Personnel of Rosneft oil giant during the launch of drilling of the Tsentralno-Olginskaya well, the northernmost well on the Russian Arctic shelf.RIA Novosti
Rosneft has discovered the first major oil field on the Eastern Arctic shelf, and it could eventually be the region's largest in terms of oil production. Analysts predict that the shelf will be providing 20-30 percent of all Russian oil by the year 2050, and the oil company shares these high hopes.
"It is evidently a stroke of luck and a great success, albeit a result of the enormous work done by geologists and drillers," said Mikhail Leontyev, Rosneft’s official spokesman.
The pace of development on the shelf has been impressive. The company embarked on drilling in April 2017 immediately after a video link with Russian President Vladimir Putin, who described the work as the creation of "a whole oil and gas province, which, even according to preliminary data, holds millions of tons."
Industry experts say that production is set to begin in 2020-2021, reported the radio station, Kommersant FM. The main question now is the correlation between cost and supply.

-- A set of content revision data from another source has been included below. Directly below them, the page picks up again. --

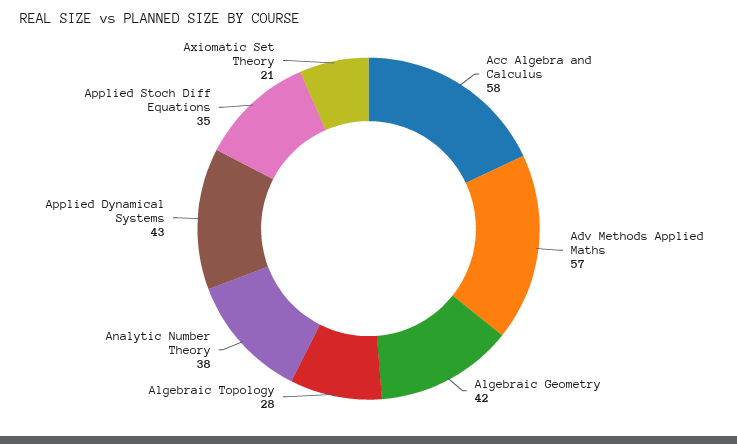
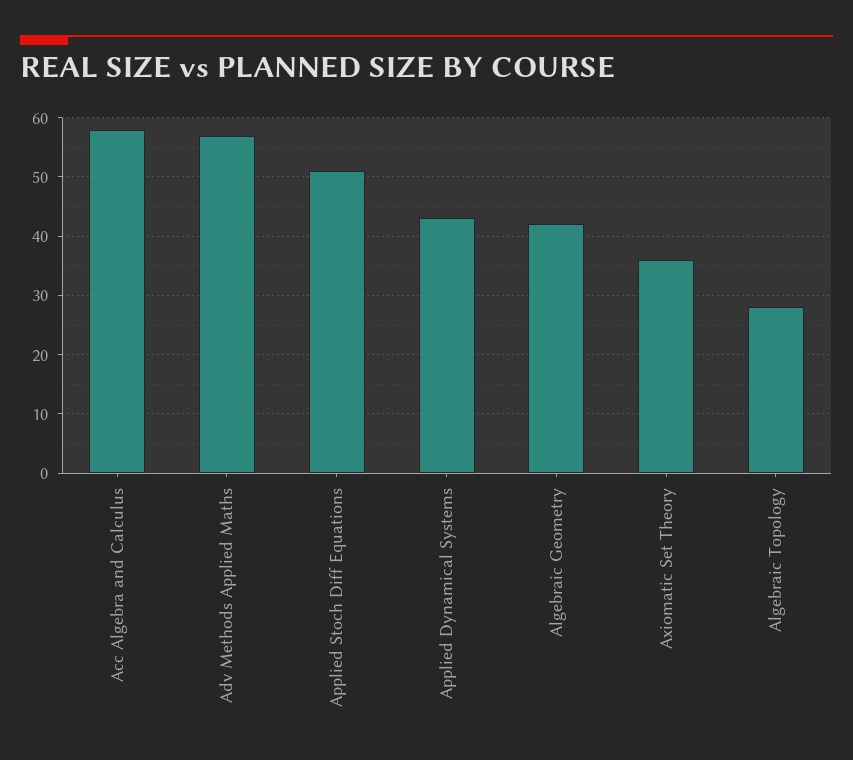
  {
    "Acc Algebra and Calculus": 58,
    "Adv Methods Applied Maths": 57,
    "Algebraic Geometry": 42,
    "Algebraic Topology": 28,
-   "Analytic Number Theory": 38,
    "Applied Dynamical Systems": 43,
-   "Applied Stoch Diff Equations": 35,
+   "Applied Stoch Diff Equations": 50,
-   "Axiomatic Set Theory": 21
+   "Axiomatic Set Theory": 35
  }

There is a long-term trend of declining prices on global oil markets, and it is not clear how Russia's Arctic "success story" is going to fit into this scenario.
The oil field was discovered while drilling the northernmost well in the Russian sector of the Arctic shelf: Tsentralno-Olginskaya-1 in Khatanga Bay in the Laptev Sea. As of today, Rosneft has 28 license areas on the shelf, with total estimated reserves of 34 billion tons of oil. This is 80 percent of the total number of areas belonging to Russian companies.
A fierce battle is underway to tap the underground resources in this area of the shelf. Three years ago geological prospecting of just one well was estimated to cost $200 million because there was no infrastructure and the navigation season in the area lasts no more than two months. Despite sanctions imposed by Western countries, Rosneft plans to invest around $8.4 billion with partners over the next five years.
Extracting the oil, however, promises to be quite expensive, said Evgeny Nadorshin, chief economist at PF Capital consulting. "All these Arctic projects [along with some of those by Surgutneftegaz, for example - RBTH] cannot be considered profitable. Undoubtedly, it has potential, but it’s a potential that lies far beyond the foreseeable horizon."
Global oil prices have nose-dived under the impact of a series of factors: large inventories in the U.S., intensive activity by American drillers, and rising output in Libya, which is not constrained by an OPEC deal to limit production.
Oil prices have been slipping for four weeks in a row, and work on the Arctic shelf will hardly turn around the capricious market, either immediately or by the start of production, said Vladimir Bragin, the director for the analysis of financial markets and macroeconomy at Alfa Capital Management.
"It will fundamentally have no effect for the simple reason that we’ve been producing in other places, and a little more cheaply. The issue is a different one – what’s going to be the cost of transportation, extraction, storage and so on? In the grand scheme of things, in order to extract this kind of oil, prices must be high. And for them to be high it’s necessary for other fields to be unable to meet existing demand," Bragin said.
There’s no oil shortage at the moment, and the conditions for financing new fields are not at their most favorable, said Andrei Kochetkov, analyst at the company, Otkritie Broker. Due to low global prices Rosneft has high debt, and restrictions on external financing remain.
"Consequently, this field will prove very useful in the fairly distant future when the market begins to experience a shortage," Bragin said.
What’s more, the extension of the deal with OPEC to limit production should not be forgotten, although its implementation now looks fairly unrealistic, Nadorshin noted. After the first deal was concluded last year, industry representatives began to speak of so-called "volume manipulation."
Companies are manipulating production and export indices to such an extent that they will probably be facing even more questions in the second half of this year than following the first agreement.
"Discipline in the implementation of the agreement will probably decline sharply in OPEC in the second half of the year. Thus, it is possible that the volume of non-implementation of the agreement will more than match anything that’s planned to be extracted in the Arctic," Nadorshin concluded.